2nd Narita runway opens; U.S. airlines' slots decrease

By Desmond Hutton
Bloomberg News Service

TOKYO — Japan's Narita Airport opens a second runway today, easing one of Asia's worst air traffic bottlenecks and leaving U.S. airlines with fewer landing slots at the world's eighth-largest airport.

The airport opened a quarter-century ago with only a single runway because of disputes with local farmers. The new landing strip also will be too short for bigger, long-range planes because of the spat.

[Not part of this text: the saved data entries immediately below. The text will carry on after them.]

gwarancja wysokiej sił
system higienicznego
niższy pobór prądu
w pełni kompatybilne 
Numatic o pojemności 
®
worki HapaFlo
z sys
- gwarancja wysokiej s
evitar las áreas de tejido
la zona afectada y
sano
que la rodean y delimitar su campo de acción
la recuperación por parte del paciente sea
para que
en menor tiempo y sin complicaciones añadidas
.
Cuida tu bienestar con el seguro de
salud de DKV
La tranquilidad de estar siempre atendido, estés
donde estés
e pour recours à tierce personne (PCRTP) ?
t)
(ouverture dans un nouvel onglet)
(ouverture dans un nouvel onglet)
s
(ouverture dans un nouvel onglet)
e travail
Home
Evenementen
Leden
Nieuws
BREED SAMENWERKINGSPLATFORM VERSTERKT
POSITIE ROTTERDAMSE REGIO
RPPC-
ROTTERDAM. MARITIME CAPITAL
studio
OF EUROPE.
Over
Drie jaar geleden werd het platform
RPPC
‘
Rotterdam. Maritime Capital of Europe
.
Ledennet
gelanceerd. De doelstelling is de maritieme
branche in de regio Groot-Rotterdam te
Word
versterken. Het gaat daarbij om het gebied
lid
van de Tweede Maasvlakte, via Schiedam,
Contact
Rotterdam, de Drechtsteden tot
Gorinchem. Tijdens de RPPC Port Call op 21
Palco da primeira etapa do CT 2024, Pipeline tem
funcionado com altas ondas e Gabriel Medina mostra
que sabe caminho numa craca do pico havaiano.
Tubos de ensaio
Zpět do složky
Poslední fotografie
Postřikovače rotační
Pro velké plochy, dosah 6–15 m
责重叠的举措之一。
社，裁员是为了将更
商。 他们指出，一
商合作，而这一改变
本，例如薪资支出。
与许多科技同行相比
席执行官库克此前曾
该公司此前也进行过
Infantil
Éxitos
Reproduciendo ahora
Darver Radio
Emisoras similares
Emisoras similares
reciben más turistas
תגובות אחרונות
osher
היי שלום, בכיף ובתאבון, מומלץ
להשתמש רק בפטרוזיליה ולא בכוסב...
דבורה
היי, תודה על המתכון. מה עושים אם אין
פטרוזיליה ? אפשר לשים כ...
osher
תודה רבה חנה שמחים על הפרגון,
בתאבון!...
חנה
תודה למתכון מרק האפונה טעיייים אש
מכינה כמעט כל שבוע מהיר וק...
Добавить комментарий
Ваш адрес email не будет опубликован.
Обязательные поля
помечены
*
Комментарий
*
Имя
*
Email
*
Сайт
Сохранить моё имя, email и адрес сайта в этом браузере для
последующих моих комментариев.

Narita is Japan's main international gateway, accounting for more than half of the overseas flights serving the country. The allocation of the new landing slots favors regional carriers serving shorter routes in Asia, cutting the slot share of U.S. airlines to Narita to 29.6 percent from 33.7 percent.

"We originally requested two extra slots a day but we only got one, so you can say we aren't satisfied with the result," said Hideki Isayama, spokesman for UAL Corp.'s United Airlines Inc., last month. The airline is "working closely" with the airport authority to add slots, Isayama said.

United Airlines will emerge with a 7.4 percent share of the slots, or 224 flights per week, after the new runway opens, down from 8.5 percent now. Northwest Airlines Corp., the biggest of the U.S. carriers serving Narita airport, will see its share of slots whittled down 2 percentage points to 11 percent, or 350 flights per week.

All Nippon Airways Co., Asia's second-largest carrier, is the biggest winner from the new runway opening, raising its share of slots to 8.6 percent, or 258 per week. That's about 1.5 percentage points more than now.